In the Tauride Palace, people were terribly agitated, waiting, but they had no direct connection to Pskov. Rodzyanko ordered that the act of abdication, as soon as it appeared, be transmitted by telegraph in code to the Ministry of Roads and Railways and from there by telephone to the Tauride Palace.
While Bublikov, badly wounded over not having been appointed minister, and maybe even especially for that reason, ordered that the first substantive tape from Pskov be delivered to him in his office first.
And so, after Pskov reported that the deputies had left the imperial train, Bublikov stood by the telegraph to await what was to follow.

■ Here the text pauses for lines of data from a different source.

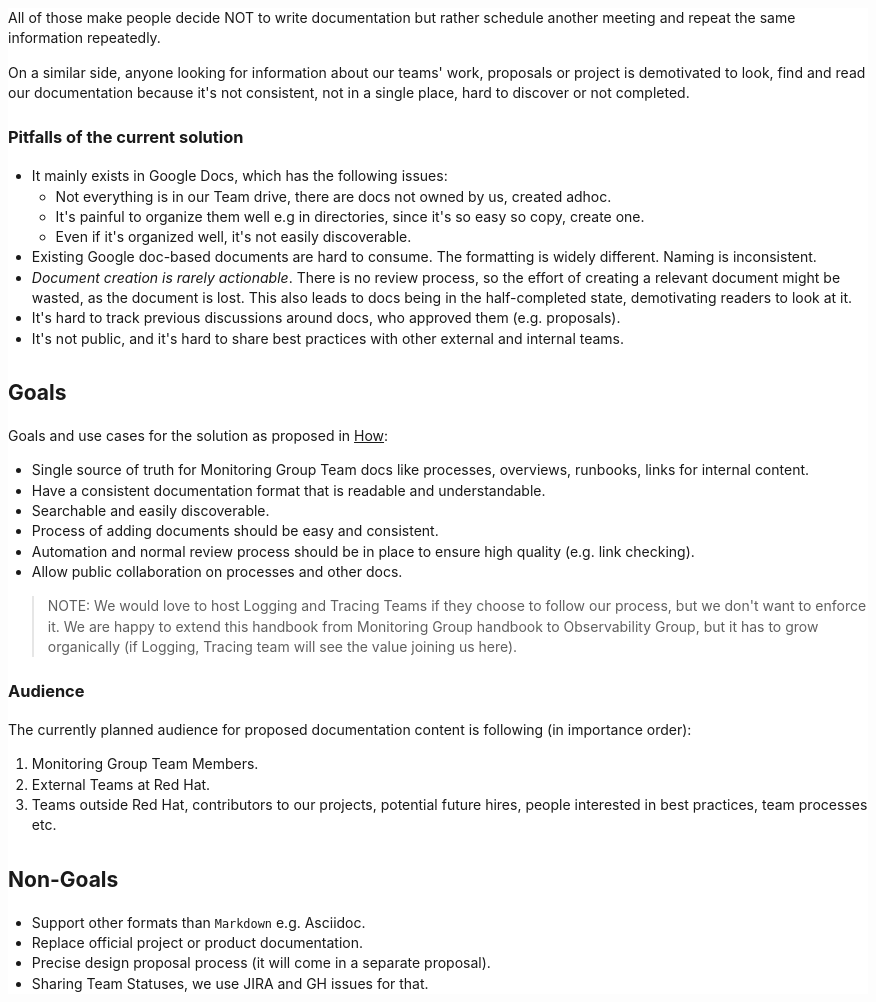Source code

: All of those make people decide NOT to write documentation but rather schedule another meeting and repeat the same information repeatedly.

On a similar side, anyone looking for information about our teams' work, proposals or project is demotivated to look, find and read our documentation because it's not consistent, not in a single place, hard to discover or not completed.

### Pitfalls of the current solution

* It mainly exists in Google Docs, which has the following issues:
  * Not everything is in our Team drive, there are docs not owned by us, created adhoc.
  * It's painful to organize them well e.g in directories, since it's so easy so copy, create one.
  * Even if it's organized well, it's not easily discoverable.
* Existing Google doc-based documents are hard to consume. The formatting is widely different. Naming is inconsistent.
* *Document creation is rarely actionable*. There is no review process, so the effort of creating a relevant document might be wasted, as the document is lost. This also leads to docs being in the half-completed state, demotivating readers to look at it.
* It's hard to track previous discussions around docs, who approved them (e.g. proposals).
* It's not public, and it's hard to share best practices with other external and internal teams.

## Goals

Goals and use cases for the solution as proposed in [How](#how):

* Single source of truth for Monitoring Group Team docs like processes, overviews, runbooks, links for internal content.
* Have a consistent documentation format that is readable and understandable.
* Searchable and easily discoverable.
* Process of adding documents should be easy and consistent.
* Automation and normal review process should be in place to ensure high quality (e.g. link checking).
* Allow public collaboration on processes and other docs.

> NOTE: We would love to host Logging and Tracing Teams if they choose to follow our process, but we don't want to enforce it. We are happy to extend this handbook from Monitoring Group handbook to Observability Group, but it has to grow organically (if Logging, Tracing team will see the value joining us here).

### Audience

The currently planned audience for proposed documentation content is following (in importance order):

1. Monitoring Group Team Members.
2. External Teams at Red Hat.
3. Teams outside Red Hat, contributors to our projects, potential future hires, people interested in best practices, team processes etc.

## Non-Goals

* Support other formats than `Markdown` e.g. Asciidoc.
* Replace official project or product documentation.
* Precise design proposal process (it will come in a separate proposal).
* Sharing Team Statuses, we use JIRA and GH issues for that.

Another half-hour’s anguish ensued. No tape. He’d refused? Hadn’t abdicated? There, in Pskov, they already knew but weren’t reporting anything. Or they were encoding.
At last, it came! Bublikov took it and carried away the secret. Without opening his door, without sharing—he himself would be the first to transmit it to someone in the Tauride Palace.
Finally he shared it with Lomonosov as a reward. It was a brief telegram from Guchkov to Rodzyanko: “Assent obtained”! But until the Manifesto itself came in, mum’s the word.
So there would be no chance to cast it on the Russian waves, except to whisper to loyal colleagues like Rulevsky or Sosnovsky. Lomonosov didn’t get to strike.
Sic transit . . .! Here he’d been the emperor of a great country, and now in the blink of an eye he’d become a former emperor and no longer would elicit obsequiousness, respect, or regret in anyone.
The tape started flowing again, not encoded, but not about abdication at all. Pskov was asking, on Guchkov’s instruction, to assign the imperial train a route to GHQ.
Lomonosov exploded. They’ve lost their minds! How can an abdicated despot be allowed to go to GHQ? And have the entire army handed over to him? This was another coup!